Repercussões políticas

  • Em Havana, a imprensa estatal manteve o tom de solidariedade a Caracas e à liderança de Maduro, enfatizando a necessidade de defender a soberania frente a intervenções externas.
  • Líderes cubanos e simpatizantes destacaram que o país pode ser o próximo alvo, citando declarações de Trump e de Marco Rubio, e reforçaram a mensagem de resistência.

Dentro do país, debates entre cubanos mostraram divergências entre apoiadores do governo e opositores exilados. Enquanto parte celebra a retirada de Maduro, outros observadores destacam incertezas sobre o futuro da relação Cuba-Venezuela.

Cenário econômico e diplomático

Antes da crise atual, a ajuda venezuelana a Cuba já vinha em declínio, com registros de petróleo em queda. Documentos de PDVSA apontam volume de 52 mil barris diários em setembro de 2025, o que evidencia uma dependência histórica entre os dois governos.

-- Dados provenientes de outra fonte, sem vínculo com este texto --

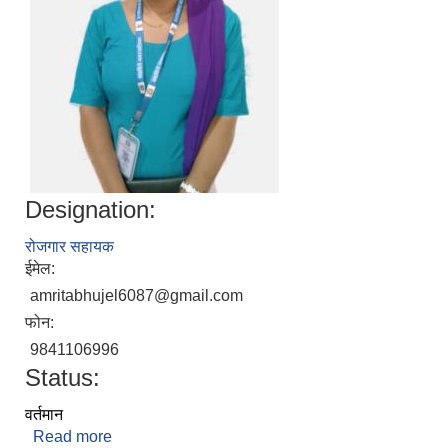
Designation:
रोजगार सहायक
ईमेल:
amritabhujel6087@gmail.com
फोन:
9841106996
Status:
वर्तमान
Read more
about अमृता भुजेल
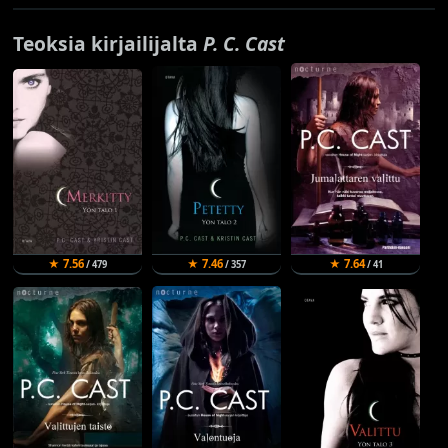
Teoksia kirjailijalta
P. C. Cast
★ 7.56
★ 7.46
★ 7.64
/ 479
/ 357
/ 41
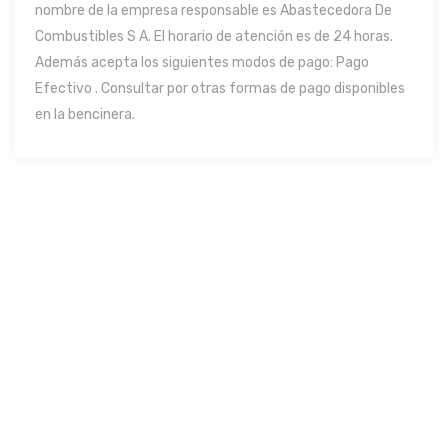
nombre de la empresa responsable es Abastecedora De
Combustibles S A. El horario de atención es de 24 horas.
Además acepta los siguientes modos de pago: Pago
Efectivo . Consultar por otras formas de pago disponibles
en la bencinera.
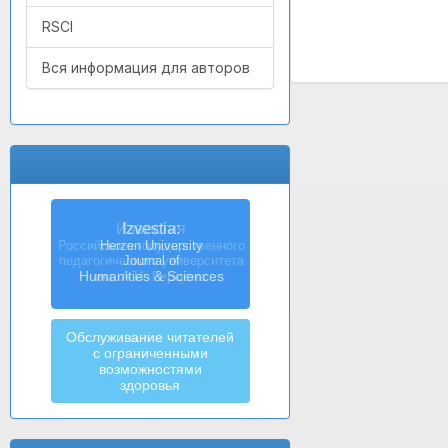
RSCI
Вся информация для авторов
Izvestia:
Herzen University
Journal of
Humanities & Sciences
Обслуживание читателей
с ограниченными
возможностями
здоровья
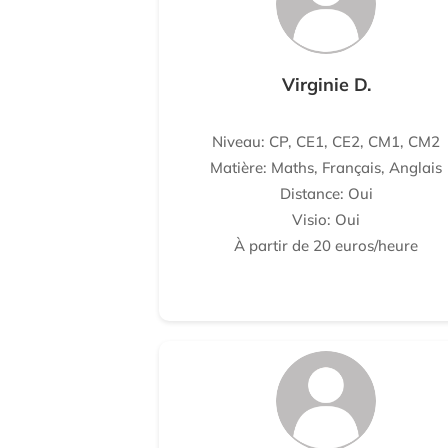
Virginie D.
Niveau: CP, CE1, CE2, CM1, CM2
Matière: Maths, Français, Anglais
Distance: Oui
Visio: Oui
À partir de 20 euros/heure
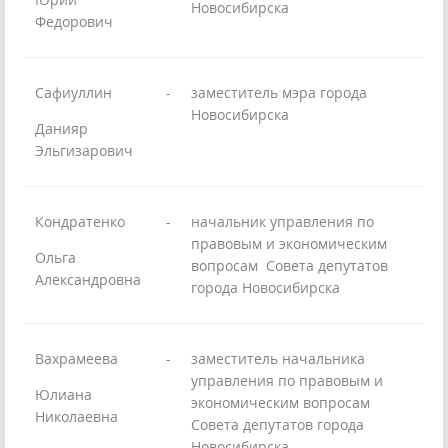
Новосибирска
Федорович
Сафиуллин
-
заместитель мэра города
Новосибирска
Данияр
Эльгизарович
Кондратенко
-
начальник управления по
правовым и экономическим
Ольга
вопросам Совета депутатов
Александровна
города Новосибирска
Вахрамеева
-
заместитель начальника
управления по правовым и
Юлиана
экономическим вопросам
Николаевна
Совета депутатов города
Новосибирска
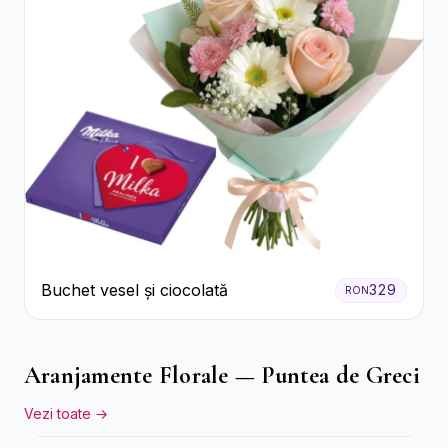
Buchet vesel și ciocolată
329
RON
Aranjamente Florale — Puntea de Greci
Vezi toate →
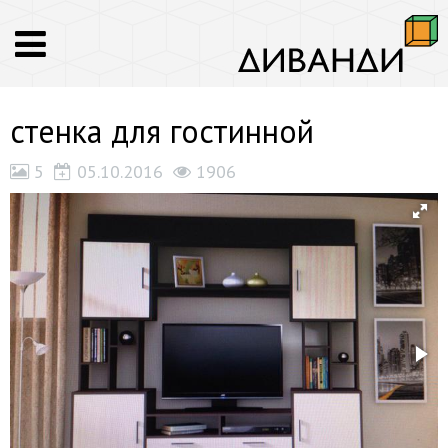
стенка для гостинной
5
05.10.2016
1906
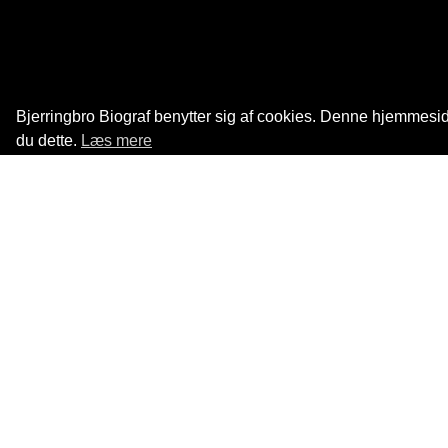
Bjerringbro Biograf benytter sig af cookies. Denne hjemmeside
du dette.
Læs mere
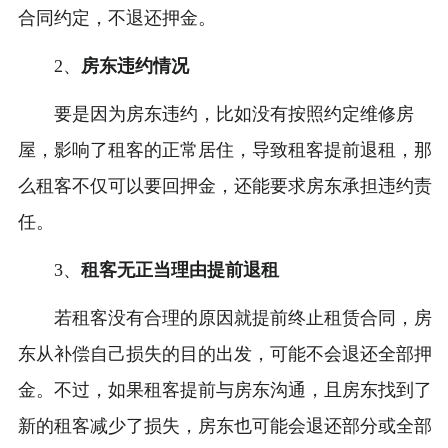
合同约定，不退还押金。
2、
房东违约情况
要是因为房东违约，比如没有按照约定维修房
屋，影响了租客的正常居住，导致租客提前退租，那
么租客不仅可以要回押金，还能要求房东承担违约责
任。
3、
租客无正当理由提前退租
若租客没有合理的原因就提前终止租赁合同，房
东从补偿自己损失的目的出发，可能不会退还全部押
金。不过，如果租客提前与房东沟通，且房东找到了
新的租客减少了损失，房东也可能会退还部分或全部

Historiadores cubanos ressaltam que a queda de Maduro poderia provocar consequências econômicas e estratégicas para Cuba, incluindo impactos logísticos envolvendo operadores cubanos na Venezuela e o fluxo de petróleo.

Olhares a partir de Havana

Analistas afirmam que o desenrolar do episódio pode redefinir alianças na região e influenciar o ritmo político interno. A pergunta central é como Cuba reagirá a uma possível reconfiguração do chavismo e quais serão as implicações para a presença de cubanos na Venezuela.

Enquanto as informações oficiais ressaltam apoio a Caracas, militantes e cidadãos na ilha acompanham os desdobramentos com cautela, buscando entender o que vem pela frente e como isso pode afetar a perspectiva econômica de Cuba.